Glenn Brayman knows a lot about engines. He started tinkering with them when he was 12 and later made his fortune in the truck business. But on a recent occasion, when some partly disassembled engines sat in the middle of a trailer waiting to be put back together, he did nothing.
Instead, he watched as two girls, both 10, reassembled the camshafts, adjusted the crankshafts, and worked the torque wrenches.
Mr. Brayman volunteered with nine unlikely young mechanics this summer, who stripped down four small engines and put them back together as part of an apprenticeship program.
"I wanted to help give low- to moderate-income kids access to an industry that they may not have thought possible [as a career option]," says Brayman, founder of GMB Youth Motorsports, which sponsored the mechanical workshop at a Boston public school.
The opportunity to learn more about engineering was organized by Citizen Schools, a nonprofit organization that links professionals in the Boston area with 9- to 14-year-olds for hands-on, career-related projects throughout the year.
Volunteers have clamored to become a part of the Citizen Schools team, with its "it takes a village" ethos. The program started with about 40 volunteers four years ago and has expanded to more than 1,500.
"Many professionals are realizing they need to contribute more to the education of young people," says Citizen Schools president Eric Schwarz.
The group offers apprenticeships at 10 Boston schools for 10 weeks after school during the academic year and six weeks in the summer. Parents, community leaders, and volunteers, and a sizable staff, help keep Citizen Schools running smoothly.
More than 150 professionals participated in this year's summer program. Students were able to choose from nearly 80 fields, including law, business, Web design, and cooking.
Citizen "teachers" generally volunteer five hours a week. But Brayman, a manager at Boston Water and Sewer, finds time to schedule in more than 20 hours.
"I strongly think every adult has an obligation to share their talent with young people," he says.
Brayman started to look for more meaning in his work a few years ago. It occurred to him to provide children with exposure to a career path at an early age. He also wanted a project he could work on with his son. So the father-and-son team pulled together funding, garnered equipment, recruited certified master mechanics - and soon had nine young charges learning about engineering.
Volunteers sometimes come to the program from Boston's large academic community. Maria Ballestueros, a Fulbright scholar from Spain, decided she wanted more out of her US experience after a year dedicated to an MBA program at Boston University. She taught the computer program Power Point to children this summer, who in turn shared their newly acquired skills with BU graduate students.
She volunteered eight hours a week - in between a job and classes of her own - because she realized it was time to "see out of the box." "I just thought I should be involved with something else, something larger than myself," she says.
Professionals learn too
Often the professionals learn along with their students. Jamey Tesler and several others from the law firm Hale and Dorr prepared their apprentices for a mock trial before a federal judge and a large audience.

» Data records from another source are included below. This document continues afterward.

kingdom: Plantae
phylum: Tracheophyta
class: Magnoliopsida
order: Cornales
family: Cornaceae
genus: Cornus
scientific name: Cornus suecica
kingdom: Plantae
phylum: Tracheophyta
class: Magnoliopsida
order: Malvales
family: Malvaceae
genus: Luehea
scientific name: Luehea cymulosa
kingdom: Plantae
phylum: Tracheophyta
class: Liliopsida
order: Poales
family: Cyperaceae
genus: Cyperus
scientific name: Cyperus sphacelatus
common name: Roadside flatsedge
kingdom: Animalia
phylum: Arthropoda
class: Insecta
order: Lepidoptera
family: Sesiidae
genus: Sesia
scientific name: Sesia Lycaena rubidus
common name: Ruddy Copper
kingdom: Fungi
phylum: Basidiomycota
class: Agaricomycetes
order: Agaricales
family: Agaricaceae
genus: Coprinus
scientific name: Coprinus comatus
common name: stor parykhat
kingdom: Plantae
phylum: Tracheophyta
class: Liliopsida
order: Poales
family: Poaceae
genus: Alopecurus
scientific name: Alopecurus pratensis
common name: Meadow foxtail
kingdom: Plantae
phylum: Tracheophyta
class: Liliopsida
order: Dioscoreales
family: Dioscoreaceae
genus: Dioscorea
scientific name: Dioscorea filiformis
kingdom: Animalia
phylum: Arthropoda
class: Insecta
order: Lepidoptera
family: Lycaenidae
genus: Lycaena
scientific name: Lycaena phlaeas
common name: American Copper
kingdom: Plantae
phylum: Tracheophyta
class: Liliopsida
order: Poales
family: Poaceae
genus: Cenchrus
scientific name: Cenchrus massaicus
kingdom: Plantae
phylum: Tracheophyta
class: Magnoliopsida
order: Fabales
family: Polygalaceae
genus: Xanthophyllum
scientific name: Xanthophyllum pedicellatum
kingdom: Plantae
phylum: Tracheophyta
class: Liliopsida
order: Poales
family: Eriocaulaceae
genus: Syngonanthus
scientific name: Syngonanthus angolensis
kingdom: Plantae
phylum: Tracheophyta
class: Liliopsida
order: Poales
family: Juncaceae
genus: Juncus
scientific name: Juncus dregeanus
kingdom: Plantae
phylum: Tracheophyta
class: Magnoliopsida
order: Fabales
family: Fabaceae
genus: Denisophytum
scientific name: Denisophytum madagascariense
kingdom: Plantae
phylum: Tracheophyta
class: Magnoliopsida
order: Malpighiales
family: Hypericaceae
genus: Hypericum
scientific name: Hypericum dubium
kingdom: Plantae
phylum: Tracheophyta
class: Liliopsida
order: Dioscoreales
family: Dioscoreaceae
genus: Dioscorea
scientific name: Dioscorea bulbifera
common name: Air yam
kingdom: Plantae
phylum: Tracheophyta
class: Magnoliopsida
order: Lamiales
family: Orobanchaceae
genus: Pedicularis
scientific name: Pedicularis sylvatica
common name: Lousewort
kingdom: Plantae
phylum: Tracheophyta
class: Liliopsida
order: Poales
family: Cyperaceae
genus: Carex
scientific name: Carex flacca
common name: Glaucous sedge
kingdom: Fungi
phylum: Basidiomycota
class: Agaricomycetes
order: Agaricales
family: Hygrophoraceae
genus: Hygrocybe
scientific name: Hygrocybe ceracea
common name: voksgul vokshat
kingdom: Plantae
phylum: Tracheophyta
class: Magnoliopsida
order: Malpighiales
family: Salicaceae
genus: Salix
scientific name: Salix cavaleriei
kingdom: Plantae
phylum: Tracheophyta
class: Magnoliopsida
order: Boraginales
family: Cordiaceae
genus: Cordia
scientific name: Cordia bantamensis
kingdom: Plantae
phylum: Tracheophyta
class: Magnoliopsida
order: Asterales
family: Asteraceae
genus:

It was the kind of sweaty-palm opportunity that Mr. Tesler, just one year out of law school, hadn't even had yet. He admits he was a little nervous on the day of his students' debut. But when they "conducted their best-ever mock trial with reams of confidence," he gained some self-confidence for his own mock trial in front of the same crowd a few weeks later.
Now Tesler says he occasionally gets calls and faxes from his students asking what they can do to learn more.
"They're thirsty for knowledge," he points out, saying that schools don't provide many students with all the answers they're looking for. "I think it takes a community effort to do that."